How to Use Bootleg Score: A Low Resource Optical Music Recognition System

Without Optical Music Recognition (OMR), computers can not be able to interpret a music score, and a lot of tasks related with Music Information Retrieval can not be achieved. In simple words, OMR transforms the data from music scores into a format that machines can understand, with some famous music representations such as MIDI, MusicXML or PianoRoll.

In this short tutorial, I aim to introduce you to Bootleg Score, a mid-level music representation that facilitates music sheet processing without requiring significant computational power or extensive libraries and dependencies. Since I have been working with this representation lately, I think its possibilities should be known by more people.
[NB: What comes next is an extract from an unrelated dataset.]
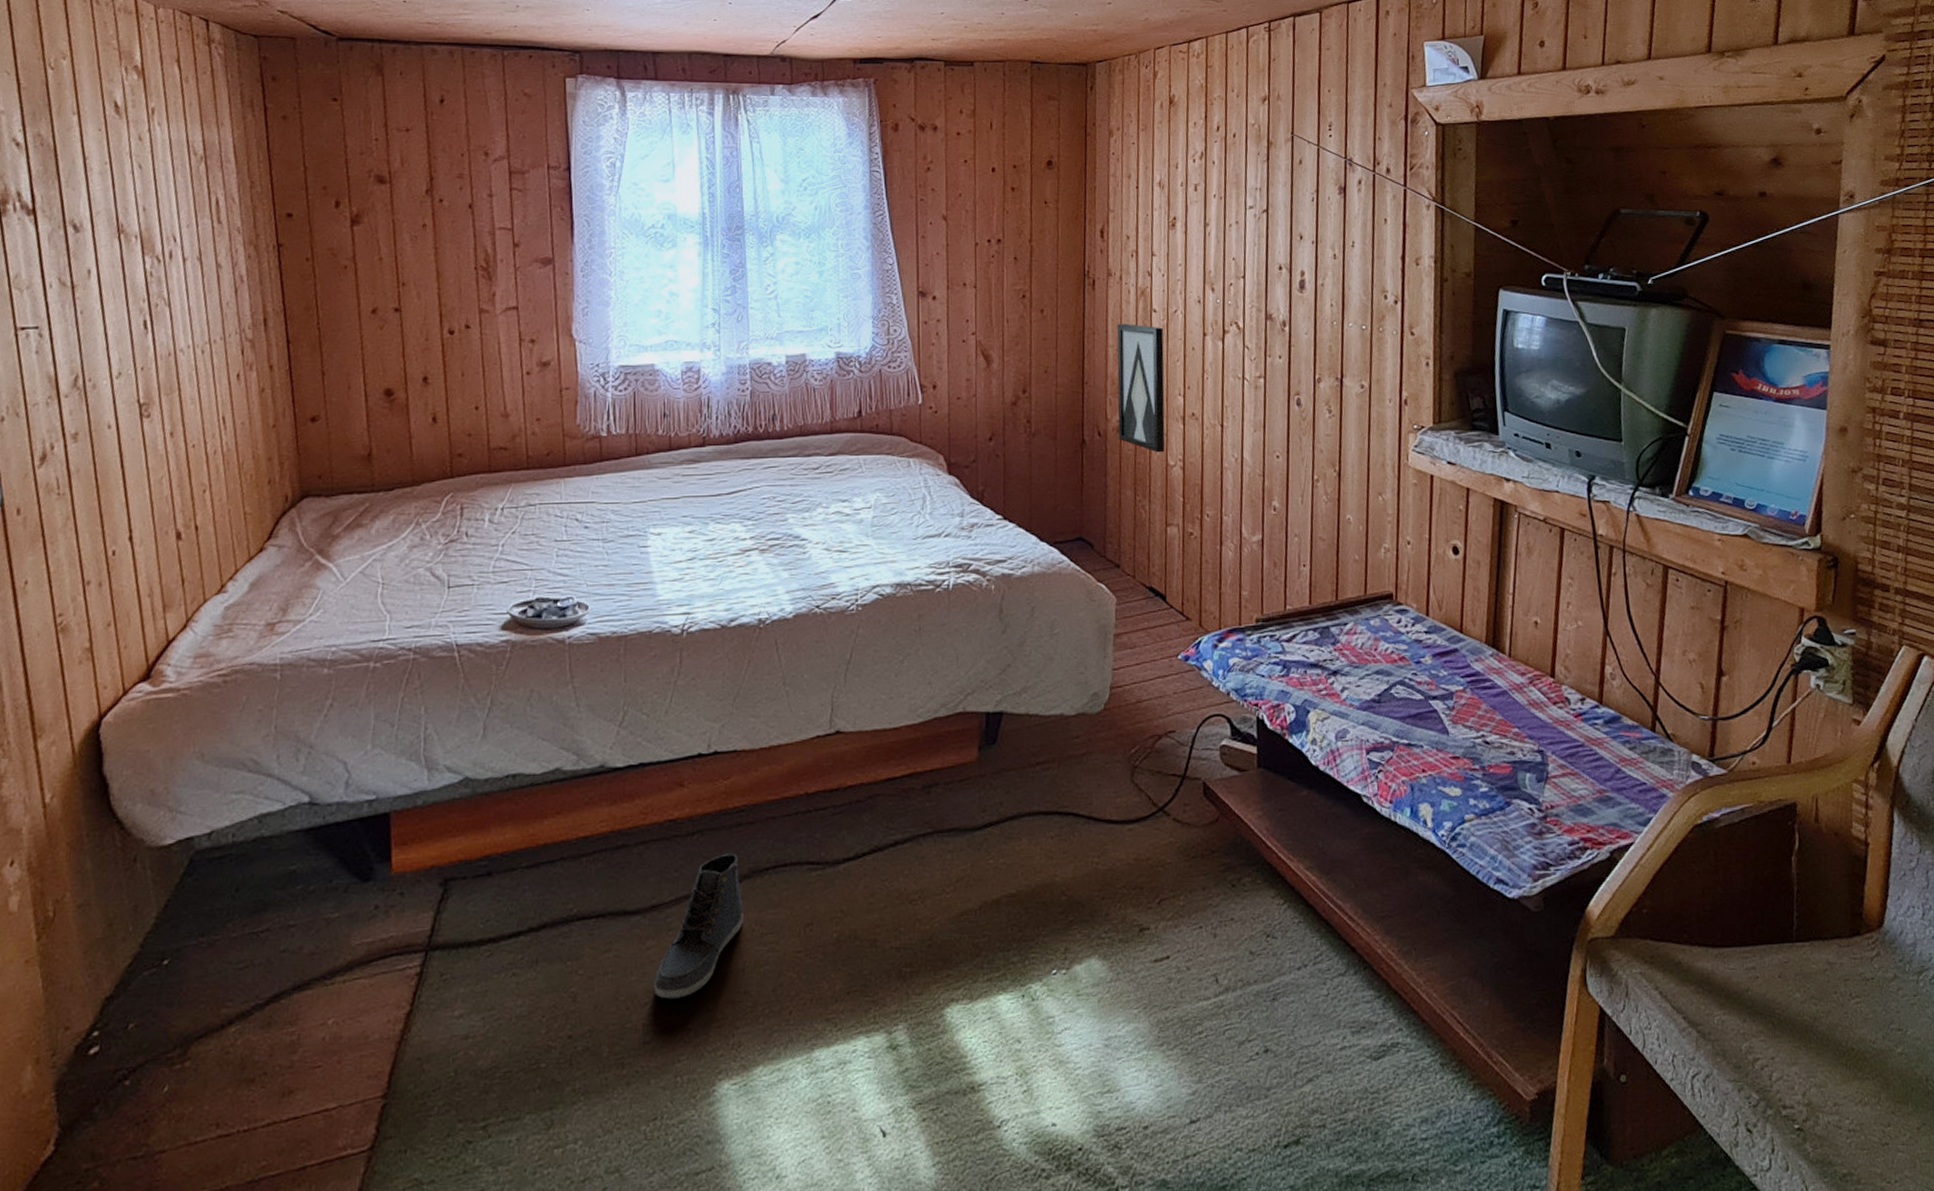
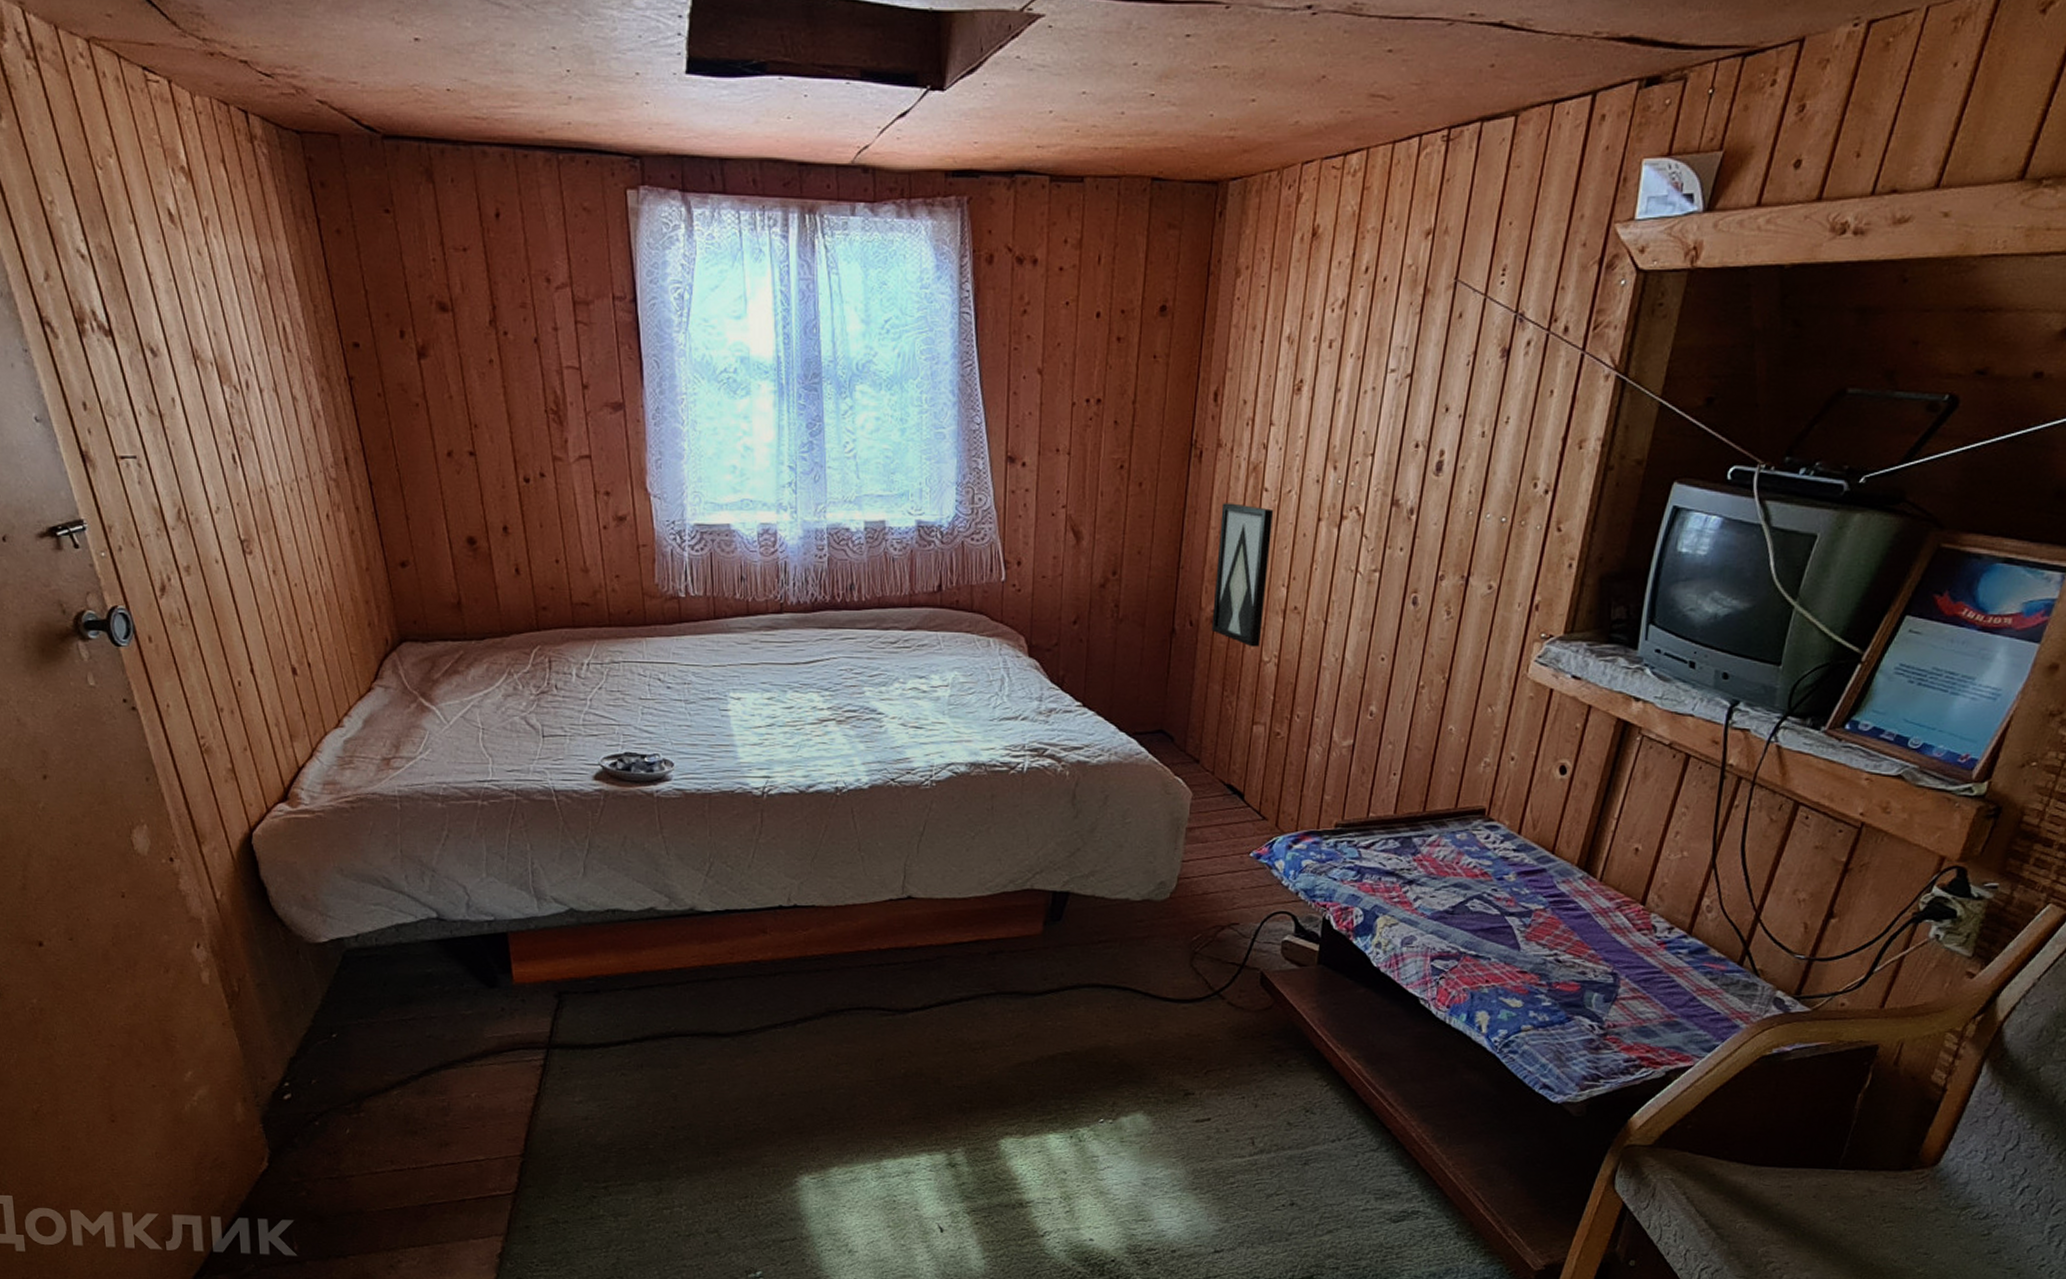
sneaker: present [654,853,743,999] -> none [743,993,821,1107]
This representation was created by TJ Tsai and his lab from Harvey Mudd College, which seeks to represent the position of filled notes on a staff using zeros and ones, explicitly encoding the rules of Western Music Notation for piano sheet music. Some of their articles showing applications and results obtained by performing tasks with Bootleg Score representation include the following:

1. MIDI Passage Retrieval Using Cell Phone Pictures Of Sheet Music
2. Composer Style Classification Of Piano Sheet Music Images Using Language Model Pretraining
3. Camera-Based Piano Sheet Music Identification
4. MIDI-Sheet Music Alignment Using Bootleg Score Synthesis

In order to facilitate the first approach to this representation, all the necessary files to get the Bootleg Score representation of a PDF sheet music are available in the following github repository: How To Use Bootleg Score

INSTALLMENT

All requirements are found in the requirements.txt file of the repository. I recommend working in a Linux system such as Ubuntu. Once you create a Conda Environment, installing all the dependencies is as easy as writing the following command in the terminal.

pip install -r requirements.txt

Some of the most important libraries are OpenCV, frequently used for computer vision, and Scikit-Learn, used for data analysis.

HOW DOES BOOTLEG SCORE WORKS

To get this low resource optical recognition system, it is necessary to focus on three things on the sheet music: filled noteheads, staff lines and bar lines. All the functions mentioned in the next paragraphs are included in the ExtractBootlegFeatures1.py file from the repository.

NOTEHEAD DETECTION

The filled noteheads are selected by using a simple blob detector and estimating the noteheads that fill in a notehead template. The function adaptiveNoteheadDetect() performs the adaptive detection of noteheads from our image. Finally, with the notes list data (nhlocs), we can obtain the required information of all the noteheads detected. Another function takes a list of bounding boxes representing noteheads, calculates the central coordinates of each one of them, and provides an average estimation of the width and length of the noteheads in that list.

STAFF LINE DETECTION

The staff lines location and spacing are estimated using every detected notehead from the previous step. The function isolateStaffLines() uses morphological operations to isolate the staff lines in an image. First, the horizontal lines are identified and then the note bars are removed to obtain only the staff lines. With the getEstStaffLineLocs() function, we have a list of predictions where each prediction is a tuple containing the initial and final position of a staff line, the associated column and row, and the corresponding index in the featmap. The next step consists of assigning the noteheads to the staff that corresponds to them.The final result will be similar to what is shown in the following image.

BAR LINE DETECTION

The Bar Line detection helps to cluster the staff line into grand staff systems. It is important to remember that the Bootleg Score representation is taught to be used with Piano Sheet Music. Bounding boxes are predicted around the bar lines in the image. Bar lines are necessary to properly group the staff lines into clusters of grand staff systems, each one containing a staff corresponding to the right hand and another corresponding to the left hand.

BOOTLEG SCORE GENERATION

Using the information from the noteheads, staff lines, and bar lines, the Bootleg Score is generated as an array of 0’s and 1’s. The vertical axis represents the positions of the right and left hand staves, while the notes are located along the horizontal axis. For each single bootleg line, collapseSimultaneousEvents() groups the noteheads that are close to each other in the same column, assuming that these notes sound simultaneously. The function constructBootlegScore encodes the previous information into the Bootleg Score representation. The Bootleg representation is a matrix with dimensions of 62×N, where 62 represents the possible staff positions and N represents the number of simultaneous events.

An example of how a Bootleg Score can look is shown in the next image:

Once the final representation is done, it is time for you to try different tasks involving music information retrieval taking advantage of the possibilities that a low resource representation like this one provides to users.

A sheet music PDF is included in the repository for testing. Once everything is correctly configured, the only thing you need to do is execute the Test_Bootleg.py file. Do not hesitate to take a deep look at the code; it is a good opportunity to learn new methods for analyzing sheet music, and I found it very funny..

CONCLUSIONS

In conclusion, TJ Tsai’s Bootleg Score representation represents a significant progress in Optical Music Recognition, where computational costs and extensive processing times have been a problem for many years. The articles mentioned in previous sections demonstrate that using the Bootleg Score can achieve good results in various tasks, so I encourage you to try it and give it an opportunity.